As Sibos returns to Asia for its 2015 edition, GTR speaks to stakeholders and experts from across the trade spectrum to find out why – despite the recent tumult in the markets – the continent remains the leading hope for global trade.
The Asian bank’s perspective, with Ivone Hodiny, head of structured trade, commodity and trade Finance at DBS Bank.
GTR: With some of the western banks struggling and retrenching, banks such as DBS have been actively expanding. Can you explain how this is the case?
Hodiny: In today’s financial landscape, many western banks may no longer see Asia as a core market amidst cost cutting pressure. Right-sizing measures by western banks create voids and opportunities for incumbent banks such as DBS to step in and expand their share within an increasingly challenging market. However, Asia is DBS’ home ground so very naturally, while we continue to look for the opportunities to expand outside of Asia – the most recent being the opening of our first Australian branch – the bank remains committed to grow and serve the Asian markets through its extensive regional presence and local market expertise.
GTR: Are there any advantages which Asian banks have over traditional powerhouses when doing trade business in the region?
Hodiny: There are major growth opportunities in the region, especially with the large intra-Asia trade flow. With rising consumption and economic development within Asia, western multinationals are shifting their focus into the region, and Asian companies are expanding within. There is also a rise in SMEs as a result of increased business activity, all of whom are seeking the requisite trade finance solutions to support their businesses.
Being in the heart of the region, Asian-parented banks are able to understand the local regulatory and market developments, and as a result deliver value-added solutions to corporates to help them navigate the uncertain and volatile market conditions. Asian banks are also in a better position to invest and adapt readily to transformative and rapidly emerging technologies as compared to our global peers as they are relatively more nimble.

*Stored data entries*
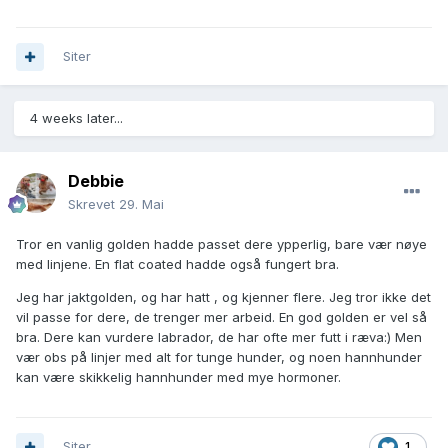
Siter
4 weeks later...
Debbie
Skrevet
29. Mai
Tror en vanlig golden hadde passet dere ypperlig, bare vær nøye
med linjene. En flat coated hadde også fungert bra.
Jeg har jaktgolden, og har hatt , og kjenner flere. Jeg tror ikke det
vil passe for dere, de trenger mer arbeid. En god golden er vel så
bra. Dere kan vurdere labrador, de har ofte mer futt i ræva:) Men
vær obs på linjer med alt for tunge hunder, og noen hannhunder
kan være skikkelig hannhunder med mye hormoner.
Siter
1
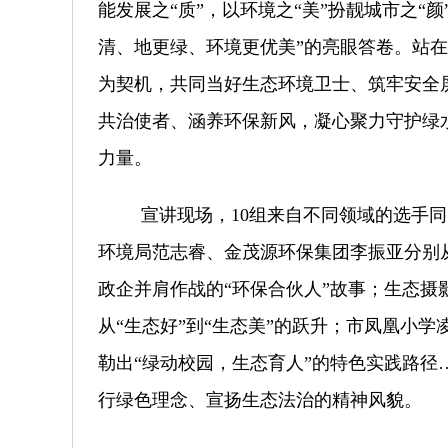
能发展之
“
质
”
，以环境之
“
美
”
扮靓城市之
“
颜
清、地更绿、环境更优美
”
的亮眼答卷。站在
为契机，
共同当好生态环境卫士、筑牢安全
共治使者、涵养环保新风，凝心聚力守护绿
力量。
宣讲现场，
10
组来自不同领域的选手同
环境局范志睿、金茂源环保集团李振亚分别
政企并肩作战的
“
环保合伙人
”
故事；生态摄
从
“
生态好
”
到
“
生态美
”
的跃升；市凤凰小学
勒出
“
绿动校园，生态育人
”
的特色实践路径
行绿色理念
、
宣扬生态法治
的精神风貌。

*What you need to do*
**1)** Summarize the interview on Asian trade banking in two sentences.
**2)** According to the interview on Asian trade banking, why are Asian-parented banks able to deliver value-added solutions to corporates? Answer in one or two sentences.
**3)** Render this sentence from the interview on Asian trade banking in French: "There are major growth opportunities in the region, especially with the large intra-Asia trade flow."

*Expected results*
**1)** Ivone Hodiny of DBS Bank states that right-sizing by western banks under cost-cutting pressure has created voids and opportunities for incumbent banks such as DBS to expand, while Asia remains DBS's home ground. She adds that the large intra-Asia trade flow, rising consumption and a growing number of SMEs offer major growth opportunities, and that Asian-parented banks benefit from understanding local regulatory and market developments and from being relatively more nimble in adopting new technologies.

**2)** Being in the heart of the region, Asian-parented banks understand local regulatory and market developments. As a result, they can deliver value-added solutions that help corporates navigate uncertain and volatile market conditions.

**3)** Il existe d'importantes perspectives de croissance dans la région, en particulier grâce au flux considérable des échanges commerciaux intra-asiatiques.